What lay behind the killing at Paris, as all the world knows, was five years of robbery, beating, insults, murder suffered by the Jews at the hands of German thugs, sicked on by this Dr. Goebbels and his psychopathic superior, Hitler.

But ah, you see, it is not cowardly to murder Jews, to hound them to death in concentration camps, to rob them, to lie about them, deter mobs which outnumber them a hundred to one loose on them, to kick and spit upon them. It is not justifiable for a poor little 17-year-old boy to feel anger against it, and to kill a man who subscribed to this Jew-baiting as a good Nazi. It is only cowardly to kill such a Nazi. And to start up and sick great throngs of hoodlums (and they were hoodlums though their names go back a thousand years) into assaults on people who had no part in the killing--that alone is justifiable indignation.

Such, precisely, is the shape and substance of the new definitions the Nazis make in the world.

Site Ed. Note: The 24th Amendment, ratified in 1962, abolished the poll tax in Federal elections, an effort begun in 1939. (See also note accompanying editorials of January 30, 1941.)

Handicapping Themselves

One of the things that got buried under in the election returns is that Arkansas rejected an amendment to repeal the provision in the State constitution which makes the payment of poll taxes a prerequisite to voting.

That leaves eight states which still hang on to such constitutional provisions or statutes--all of them Southern: Virginia, South Carolina, Georgia, Alabama, Mississippi, Texas, Tennessee, and Arkansas.

The argument ordinarily put forward in defense of such requirements is that they keep the Negro from voting. But, in fact, North Carolina, which has no poll tax law, has a smaller Negro vote, in proportion to the total vote cast, than does Virginia. Another argument is that it keeps down the rise of demagogues. But it is South Carolina, Georgia, Alabama, Mississippi, and Louisiana, not North Carolina, which have the Bleases and Heflins and Vardamans and Hoke Smiths and Tom Watsons and Huey Longs and Man Bilbos.

On the other hand, the requirement is going to greatly cripple the states that cling to it, in the next Democratic Party convention. For when the two-thirds rule was abolished at Philadelphia, it was agreed that the South should have a bonus in delegates on the basis of the Democratic vote in the states. And under that rule, North Carolina will have nearly three times as many delegates as Virginia. For in 1936, North Carolina, without a poll tax law, cast 616,000 Democratic votes, whereas Virginia had only about 234,000.

This Accursed Plenty

There has been a good deal a speculation on what Secretary Wallace would do about corn loans. The Secretary, understandably, was reluctant for the Government to make loans at a price in excess of the market, particularly as the impounded corn would have an adverse effect on next year's price. But the law was plain, as well as the Secretary's duty. It all depended on the official November crop estimate and the Secretary's estimate of domestic and export needs. If the crop exceeded needs, loans had to be made.

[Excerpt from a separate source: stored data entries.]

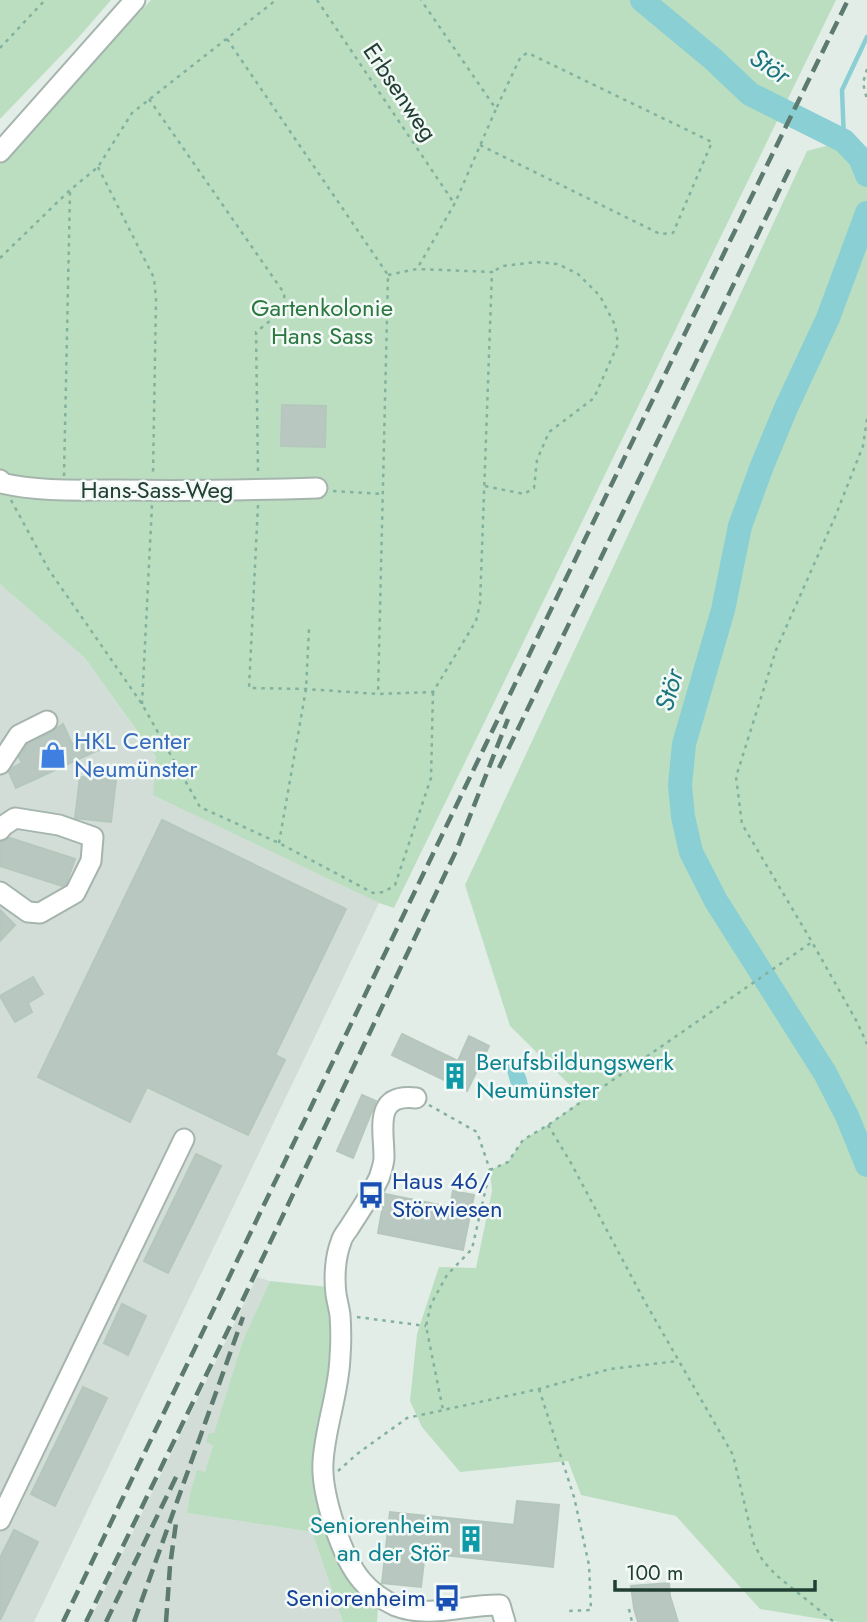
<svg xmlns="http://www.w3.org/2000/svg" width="867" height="1622" font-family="Jost,sans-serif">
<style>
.built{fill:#d1ddd6}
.green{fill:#bbdec1}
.water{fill:#8acfd3}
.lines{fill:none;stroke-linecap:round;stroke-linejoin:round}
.stream{stroke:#8acfd3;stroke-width:4.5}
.river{stroke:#8acfd3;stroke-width:24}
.building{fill:#b8c8c0;stroke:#b5c7bd;stroke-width:2}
.minor-casing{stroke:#a5b5ae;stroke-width:23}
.path{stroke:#82b19e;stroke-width:2.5;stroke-dasharray:3.5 5;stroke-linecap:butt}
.minor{stroke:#fff;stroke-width:19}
.rail{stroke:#5c7a6f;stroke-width:4.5;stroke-dasharray:14 7;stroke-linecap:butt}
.labels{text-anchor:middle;stroke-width:5;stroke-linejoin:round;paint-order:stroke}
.street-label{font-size:24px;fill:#223f34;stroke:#f3f9f6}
.park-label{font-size:24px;fill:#2b7740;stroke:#f3f9f6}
.shop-label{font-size:24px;fill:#366cbe;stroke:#f3f9f6;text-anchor:start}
.culture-label{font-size:24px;fill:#0d838f;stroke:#f3f9f6;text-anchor:start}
.transit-label{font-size:24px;fill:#164399;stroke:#f3f9f6;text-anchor:start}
.water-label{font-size:26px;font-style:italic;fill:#1a767c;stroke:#f3f9f6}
</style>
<rect width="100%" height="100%" fill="#e3ede7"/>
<path class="built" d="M0,584L85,658L156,759L154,795L379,903L34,1622H0Z
M257,1277L270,1281L243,1340L214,1434L209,1433L213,1445L205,1472L197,1471L190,1493L187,1513L312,1532L343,1622H89Z"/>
<path class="green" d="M0,0H111L79,37L0,119Z
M151,0H836L394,908L379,903L153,795L156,758L85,658L0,584V164Z
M844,141L860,158L867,175V1622H840L760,1609L676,1516L581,1495L568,1461L460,1472L422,1427L410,1401L417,1334L439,1267L476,1268L492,1191L490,1170L508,1162L523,1140L548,1125L584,1099L510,1026L465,885L807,151Z
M270,1281L328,1287L330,1356L315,1486L324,1525L353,1586L378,1608L377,1622H343L312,1532L187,1513L190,1493L197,1470L205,1472L213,1445L206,1442L209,1433H214L243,1340Z"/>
<path class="water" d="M513,1061L518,1062C526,1072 533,1090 523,1100L518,1099L514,1095L507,1071L508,1065Z"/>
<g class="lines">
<path class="stream" d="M844,141L842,90L867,37"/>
<path class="river" d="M642,0L713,59L750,94L844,141L860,158L867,175
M867,213L828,318L786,408L762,466L740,526L723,610L684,744L680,785L683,817L691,852L716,901L825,1073L847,1116L867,1165"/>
</g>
<path class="building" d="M282,405L326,406L325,447L281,446Z
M63,724L72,744L98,732L105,747L16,788L9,772L12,768L22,763L19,757L27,744L52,732Z
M80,777L116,780L111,822L75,818Z
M162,820L346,909L275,1055L285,1060L248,1135L147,1087L130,1122L38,1077Z
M10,838L75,859L66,884L62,886L0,866V842L5,841Z
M0,910L15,925L0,941Z
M33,977L43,994L28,1003L32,1012L15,1022L0,996Z
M402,1034L458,1061L469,1036L489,1046L467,1091L392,1055Z
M362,1095L376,1101L353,1158L337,1151Z
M196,1154L221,1166L168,1273L144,1261Z
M453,1191L474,1195L463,1250L378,1233L385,1194L450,1207Z
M122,1304L146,1316L128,1355L104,1343Z
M83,1387L107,1398L55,1506L31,1494Z
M517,1501L559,1505L553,1567L425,1553L421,1587L382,1583L390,1512L514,1525Z
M14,1530L38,1542L0,1620V1558Z
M669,1583L670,1596L678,1622H638L634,1608L631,1586Z"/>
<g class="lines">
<defs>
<path id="minor" d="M0,152L135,0
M0,480L1,483C39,492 79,490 118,490C185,491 251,490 317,488
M0,764L19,735L47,721
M0,830L3,826L15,818L59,825L93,837L91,861L75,893L40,913L28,912L0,892
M416,1098C373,1093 384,1129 384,1157C384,1164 381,1172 379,1178C371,1195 359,1212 349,1228C346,1232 342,1237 341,1242C335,1257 334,1278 336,1294C337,1301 339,1308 340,1315C341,1329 341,1344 340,1357C339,1392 325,1427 323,1462C321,1493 341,1557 362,1581C371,1592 383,1600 396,1606C429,1619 466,1604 500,1605L505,1622
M0,1520L184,1139"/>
</defs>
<use href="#minor" class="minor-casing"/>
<path class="path" d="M317,0L454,203
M227,39L388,275L378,694
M0,48L45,0
M867,69L863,83L867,100
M149,99L284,293L285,309L256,332L258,473
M480,145L660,234L673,233L712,142L528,53L521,56L496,109
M98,167L154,278L156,299L153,474
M0,258L70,190L98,167L132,113L276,0
M388,275L417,269L455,203L496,109L421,0
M867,419L863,446L835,517L776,650L736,777L742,824L812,942L857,1022L867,1044
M64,476L70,192
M485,486L524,494L534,488L537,460L549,432L594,398L618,344L615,325L600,296L578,274L558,264L536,262L503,266L492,272
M333,491L382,494
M11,500L49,570L142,704L200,807L279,843L373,893L384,892L395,885L431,778L433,692
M258,505L249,688L306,689L378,694L433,692L476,621L480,604L492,272L417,269
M142,704L152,505
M279,843L306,689L309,629
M429,1105L477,1132L490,1170L472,1249L447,1275L431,1304L426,1326L443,1410
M548,1125L571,1163L645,1302L733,1455L754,1544L763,1561L776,1575L834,1622
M490,1170L508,1162L523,1140L548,1125L812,942
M357,1317L426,1326
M539,1389L574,1497L589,1565L591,1610L567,1611
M338,1471L357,1454L407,1418L539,1389L610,1369L678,1361
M629,1609L632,1622"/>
<use href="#minor" class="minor"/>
<path class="rail" d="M499,768L791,166
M63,1622C324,1081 583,539 848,0
M86,1622L247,1291L457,849L508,719
M106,1622L179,1471
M134,1622L243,1317
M166,1622L170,1566L176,1523"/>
</g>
<defs>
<symbol id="shop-bare" viewBox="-9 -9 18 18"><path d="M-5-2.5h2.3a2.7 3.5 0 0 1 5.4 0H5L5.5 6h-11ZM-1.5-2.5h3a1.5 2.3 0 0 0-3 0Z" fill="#3f7fe0" stroke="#f3f9f6" stroke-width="2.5" paint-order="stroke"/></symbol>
<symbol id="building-bare" viewBox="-9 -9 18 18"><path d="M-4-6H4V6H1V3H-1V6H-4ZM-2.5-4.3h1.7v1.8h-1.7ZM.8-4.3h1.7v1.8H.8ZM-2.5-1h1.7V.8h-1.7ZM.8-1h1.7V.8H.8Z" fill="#0f9aa8" stroke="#f3f9f6" stroke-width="2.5" paint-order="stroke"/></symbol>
<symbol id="bus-bare" viewBox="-9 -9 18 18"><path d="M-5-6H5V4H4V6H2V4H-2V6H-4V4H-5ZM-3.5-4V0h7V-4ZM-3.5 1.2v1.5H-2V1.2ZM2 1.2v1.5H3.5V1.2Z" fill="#1a4fb4" stroke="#f3f9f6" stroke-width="2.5" paint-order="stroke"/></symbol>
</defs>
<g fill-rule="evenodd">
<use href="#shop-bare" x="34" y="736" width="38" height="38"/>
<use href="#building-bare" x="436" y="1057" width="38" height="38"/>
<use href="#bus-bare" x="352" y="1176" width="38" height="38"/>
<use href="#building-bare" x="452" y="1520" width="38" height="38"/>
<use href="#bus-bare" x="428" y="1579" width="38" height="38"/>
</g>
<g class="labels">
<g class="street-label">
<text transform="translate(400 92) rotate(56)" y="8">Erbsenweg</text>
<text x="157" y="498">Hans-Sass-Weg</text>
</g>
<g class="park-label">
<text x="322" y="316">Gartenkolonie<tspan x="322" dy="28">Hans Sass</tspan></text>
</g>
<g class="shop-label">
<text x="74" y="749">HKL Center<tspan x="74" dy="28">Neumünster</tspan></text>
</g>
<g class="culture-label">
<text x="476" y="1070">Berufsbildungswerk<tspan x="476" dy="28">Neumünster</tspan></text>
<text x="450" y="1533" text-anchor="end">Seniorenheim<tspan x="450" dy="28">an der Stör</tspan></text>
</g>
<g class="transit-label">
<text x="392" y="1189">Haus 46/<tspan x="392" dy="28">Störwiesen</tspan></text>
<text x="426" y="1606" text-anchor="end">Seniorenheim</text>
</g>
<g class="water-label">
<text transform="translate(770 66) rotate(34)" y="9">Stör</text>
<text transform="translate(669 690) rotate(-74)" y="9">Stör</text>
</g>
</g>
<path d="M615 1580v10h200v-10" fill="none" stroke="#223f34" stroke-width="3.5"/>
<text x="626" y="1580" font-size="21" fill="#223f34" stroke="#f3f9f6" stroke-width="5" paint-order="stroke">100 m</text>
</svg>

Made they will be, to the tune of 57 cents (within certain areas) on corn now bringing between 48 and 52 cents a bushel. There may be, with better business and rising markets, some chance that the loan will serve to jack up the price of corn, in which case everybody would be happy. But more likely not, which would require the Government to put out some $170,000,000 in addition to the $400,000,000 already outstanding on crop loans, mostly for cotton. And what ultimate disposition is going to be made of all that cotton, plus all this corn, nobody has the slightest idea.